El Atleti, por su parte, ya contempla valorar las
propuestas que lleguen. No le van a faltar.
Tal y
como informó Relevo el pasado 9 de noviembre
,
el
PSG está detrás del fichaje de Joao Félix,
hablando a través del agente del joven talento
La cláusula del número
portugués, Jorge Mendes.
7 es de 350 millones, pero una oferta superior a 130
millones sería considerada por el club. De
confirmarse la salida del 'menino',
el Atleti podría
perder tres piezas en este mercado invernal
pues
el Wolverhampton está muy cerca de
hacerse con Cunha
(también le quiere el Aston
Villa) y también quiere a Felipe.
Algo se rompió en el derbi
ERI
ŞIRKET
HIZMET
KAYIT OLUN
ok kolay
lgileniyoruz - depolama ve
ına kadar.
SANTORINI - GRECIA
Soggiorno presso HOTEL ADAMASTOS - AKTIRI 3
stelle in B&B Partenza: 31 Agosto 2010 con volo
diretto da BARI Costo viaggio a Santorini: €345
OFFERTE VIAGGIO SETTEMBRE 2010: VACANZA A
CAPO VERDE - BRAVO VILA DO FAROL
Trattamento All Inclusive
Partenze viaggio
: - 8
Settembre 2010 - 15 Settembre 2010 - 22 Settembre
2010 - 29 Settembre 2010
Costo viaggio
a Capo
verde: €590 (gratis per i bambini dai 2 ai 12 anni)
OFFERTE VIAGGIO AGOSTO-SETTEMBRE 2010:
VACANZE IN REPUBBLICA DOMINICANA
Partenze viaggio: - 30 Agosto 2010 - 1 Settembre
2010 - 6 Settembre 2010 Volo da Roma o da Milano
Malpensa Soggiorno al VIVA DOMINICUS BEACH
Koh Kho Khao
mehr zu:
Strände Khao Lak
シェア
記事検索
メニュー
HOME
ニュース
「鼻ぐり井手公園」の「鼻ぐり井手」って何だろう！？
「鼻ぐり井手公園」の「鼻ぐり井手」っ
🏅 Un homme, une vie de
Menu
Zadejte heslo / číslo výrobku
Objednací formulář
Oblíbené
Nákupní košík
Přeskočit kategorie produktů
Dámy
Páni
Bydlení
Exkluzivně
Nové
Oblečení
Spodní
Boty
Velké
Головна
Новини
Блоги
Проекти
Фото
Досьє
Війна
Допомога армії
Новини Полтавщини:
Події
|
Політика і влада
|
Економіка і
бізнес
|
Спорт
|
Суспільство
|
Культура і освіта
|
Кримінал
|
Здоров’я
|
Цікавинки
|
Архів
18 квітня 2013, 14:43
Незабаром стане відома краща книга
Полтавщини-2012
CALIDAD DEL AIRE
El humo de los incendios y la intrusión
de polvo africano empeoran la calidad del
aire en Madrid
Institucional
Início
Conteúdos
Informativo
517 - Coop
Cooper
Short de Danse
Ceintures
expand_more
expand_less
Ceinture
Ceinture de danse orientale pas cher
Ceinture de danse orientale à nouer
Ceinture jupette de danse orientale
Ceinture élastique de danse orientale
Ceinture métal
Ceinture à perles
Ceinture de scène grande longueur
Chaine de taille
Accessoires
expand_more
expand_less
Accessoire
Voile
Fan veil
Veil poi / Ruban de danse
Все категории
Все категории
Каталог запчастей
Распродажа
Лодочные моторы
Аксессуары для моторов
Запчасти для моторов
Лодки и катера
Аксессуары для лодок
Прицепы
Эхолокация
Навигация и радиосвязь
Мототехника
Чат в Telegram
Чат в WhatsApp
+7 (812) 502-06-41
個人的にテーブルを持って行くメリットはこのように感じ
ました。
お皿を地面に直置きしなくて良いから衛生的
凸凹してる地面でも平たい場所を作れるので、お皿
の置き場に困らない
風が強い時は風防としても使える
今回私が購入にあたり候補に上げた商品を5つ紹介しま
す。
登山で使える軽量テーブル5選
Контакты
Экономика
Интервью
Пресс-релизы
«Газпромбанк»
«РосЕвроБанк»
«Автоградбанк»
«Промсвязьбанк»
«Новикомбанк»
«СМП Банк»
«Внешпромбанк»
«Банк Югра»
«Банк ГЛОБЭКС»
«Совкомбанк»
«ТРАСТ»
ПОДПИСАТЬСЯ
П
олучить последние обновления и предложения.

:::::

What the task asks: The answer must be a verbatim transcription of the entries above, from the first line through the line that contains "millones sería considerada por el club. De", and nothing more.

Completed exercise:
El Atleti, por su parte, ya contempla valorar las
propuestas que lleguen. No le van a faltar.
Tal y
como informó Relevo el pasado 9 de noviembre
,
el
PSG está detrás del fichaje de Joao Félix,
hablando a través del agente del joven talento
La cláusula del número
portugués, Jorge Mendes.
7 es de 350 millones, pero una oferta superior a 130
millones sería considerada por el club. De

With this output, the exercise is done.